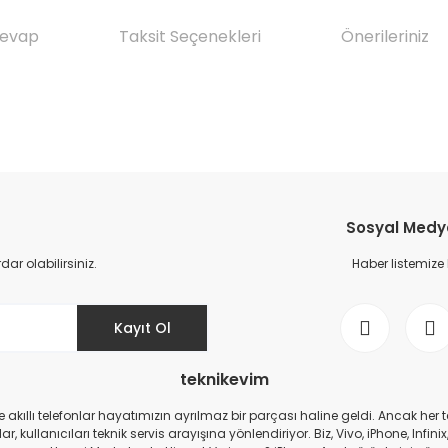
Cevap
Taksit Seçenekleri
Önerileriniz
da yetersiz gördüğünüz noktaları öneri formunu kullanarak tarafımıza il
Ürün hakkında henüz soru sorulmamış.
Bu ürüne ilk yorumu siz yapın!
Sosyal Medya 
Yorum Yaz
Soru Sor
r olabilirsiniz.
Haber listemize
Kayıt Ol
teknikevim
zde akıllı telefonlar hayatımızın ayrılmaz bir parçası haline geldi. Ancak h
r, kullanıcıları teknik servis arayışına yönlendiriyor. Biz, Vivo, iPhone, I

— Work instruction —
From the records above, keep only the lines that contain the word "henüz" and copy each one out. Match the case exactly.

— Finished exercise —
Ürün hakkında henüz soru sorulmamış.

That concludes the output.